In the commentary on alphabet and nomenclature, how does the blurb on the back of BH describe the characters in Young's poems?

====== Reading text ======

25: Alphabet
‘Augment the alphabet.’ (BH, 58) The letter G in ‘The afterword’ (LT, 8) as a clue to the ‘ordered randomness / I aspire to’. The letter K in ‘Amerika’ (LT, 33 – like the sardonic ‘democrazy’ in ‘Stochastic Acts’, The Codicils, p. 553), ‘brought to you by the letter Q’. The large letter O at the end of ‘moat’ (EW, 7), the punning one in the title ‘O pine’ (LT, 70; lots of Os here, especially at the start of words at the start of a line) and the technopaegnic ‘O of the / mouth’ (BH, 20). The letter Q (see above).
26: Nomenclature
Young uses names to conjure certain geographies or atmospheres in his poems, or states of being in readers. The blurb on the back of BH says that the characters in his poems are ‘temporally & geographically distant’. ‘Carol Carroll’ came to me in my sleep last night – immediately, I thought of Lewis Carroll, the precursor to modernism with his neologist absurdism (although Gertrude Stein has Picasso say in her Autobiography of Alice B. Toklas that Braque and James Joyce, like Carroll or Lear, were ‘incomprehensibles whom anybody can understand’1). ‘Carol’ is also a type of song, chanson, shanty (Hose), which fills Young’s work, from jazz, bebop and reggae to pop. The refrain, for example, ‘everybody dance now’ (EW, 19) is used for an advertisement for a popular chain store on television. (This is similar to Hose’s ‘Death bags’ – i.e., Frankie – ‘goes to Hollywood’ (from ‘Snottische’ – i.e., Schottische – Bunratty, p. 54).2) I’m sure there are many other pop-song references that I have missed. Young also makes use of colloquialisms, often amusing and used in contemporary song, such as ‘where the sun don’t shine’ (LT, 34).

====== Information provided ======

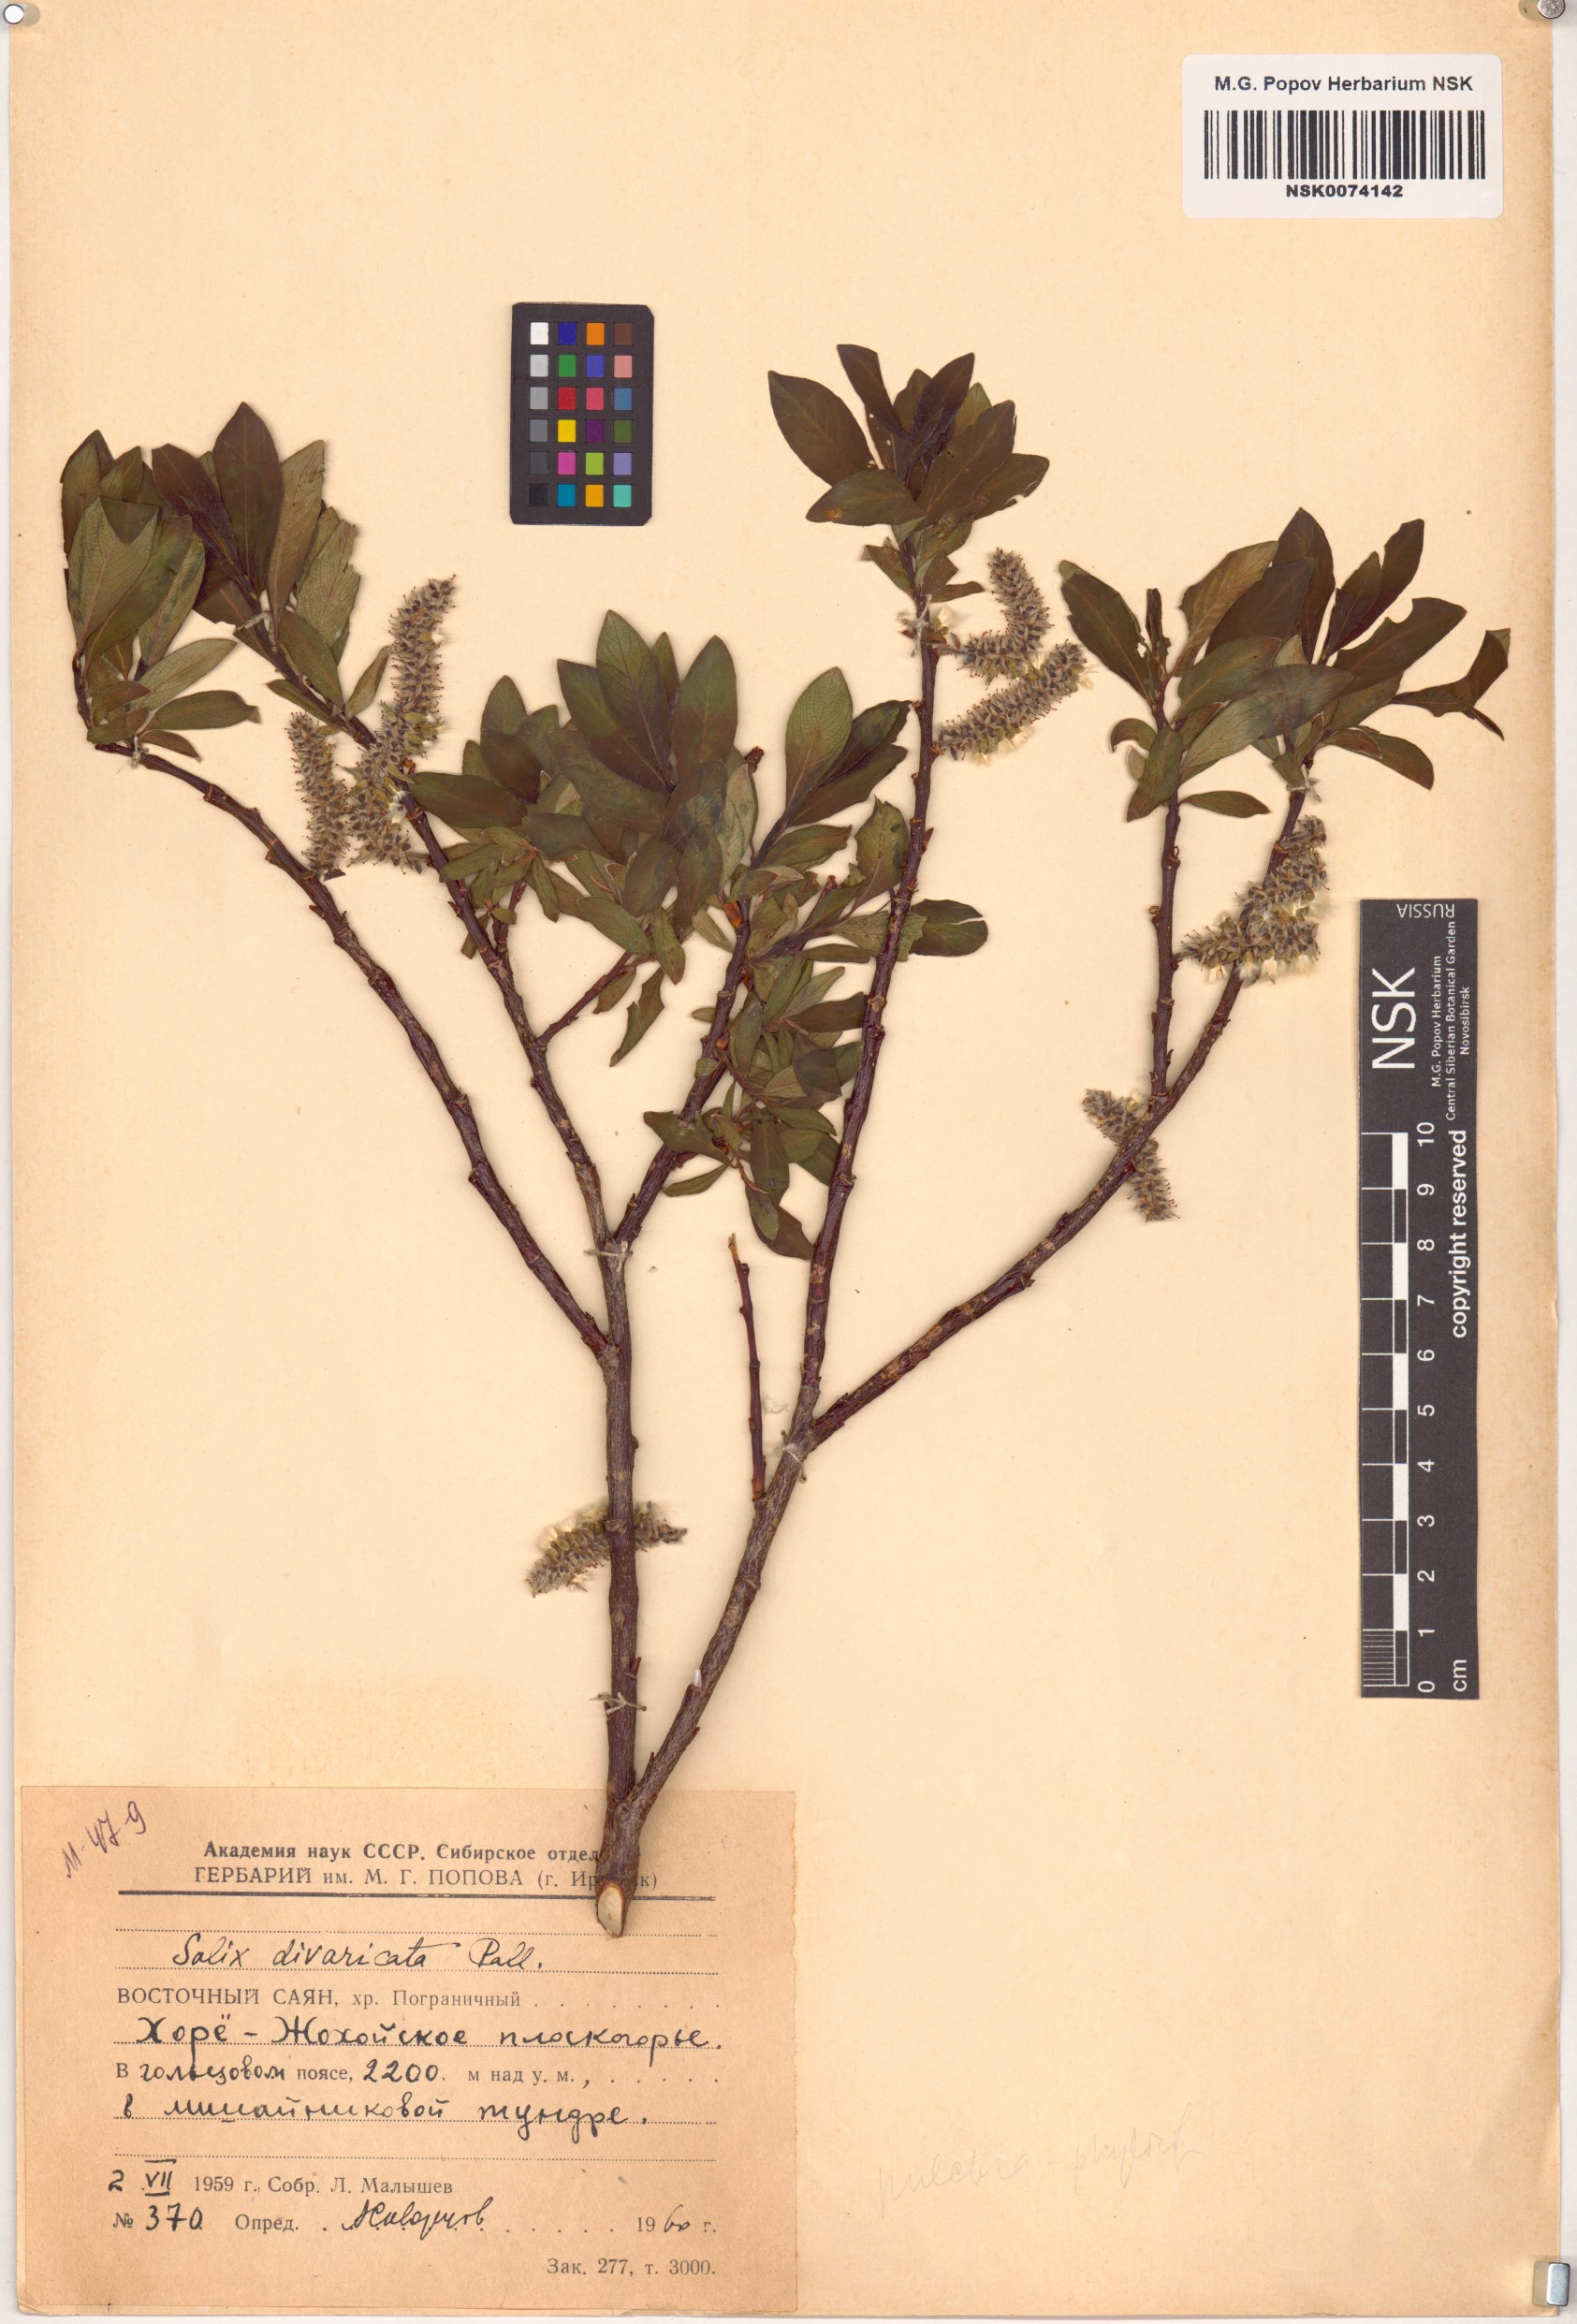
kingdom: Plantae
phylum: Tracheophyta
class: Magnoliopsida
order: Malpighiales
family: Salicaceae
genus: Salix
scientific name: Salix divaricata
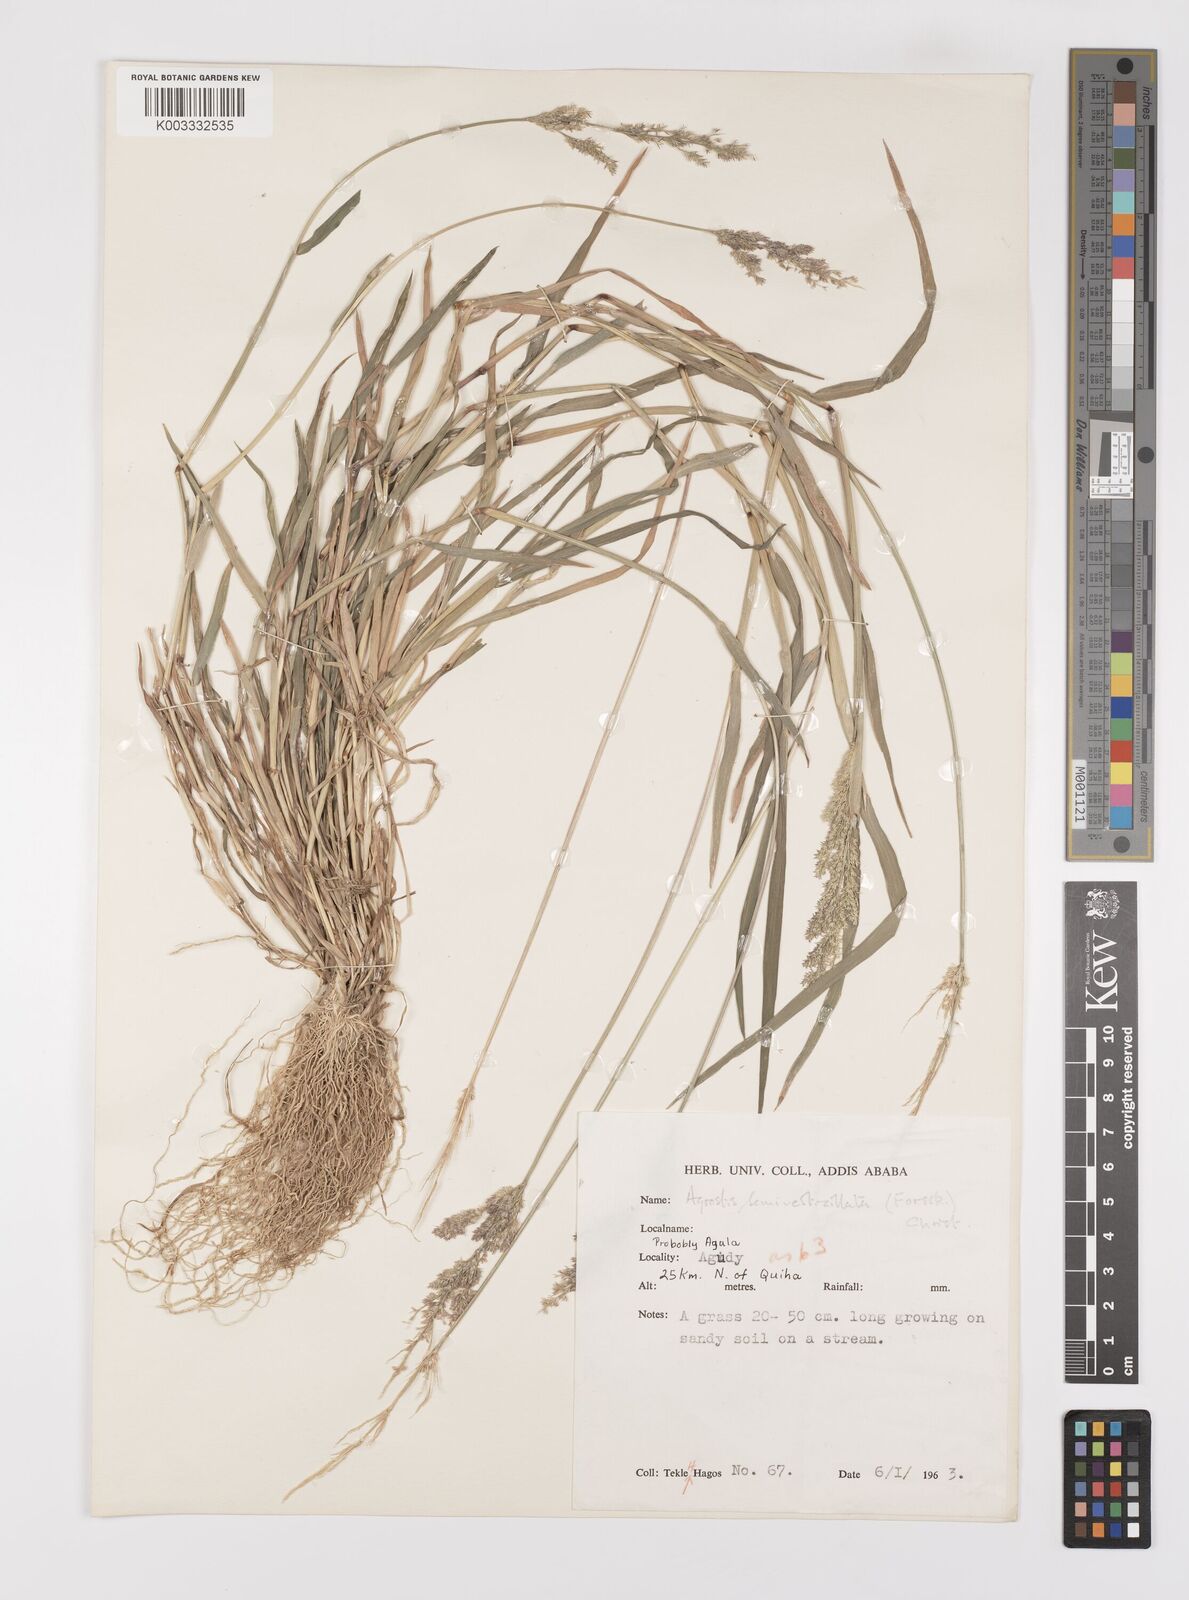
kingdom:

======

Solution to the problem — As "temporally & geographically distant."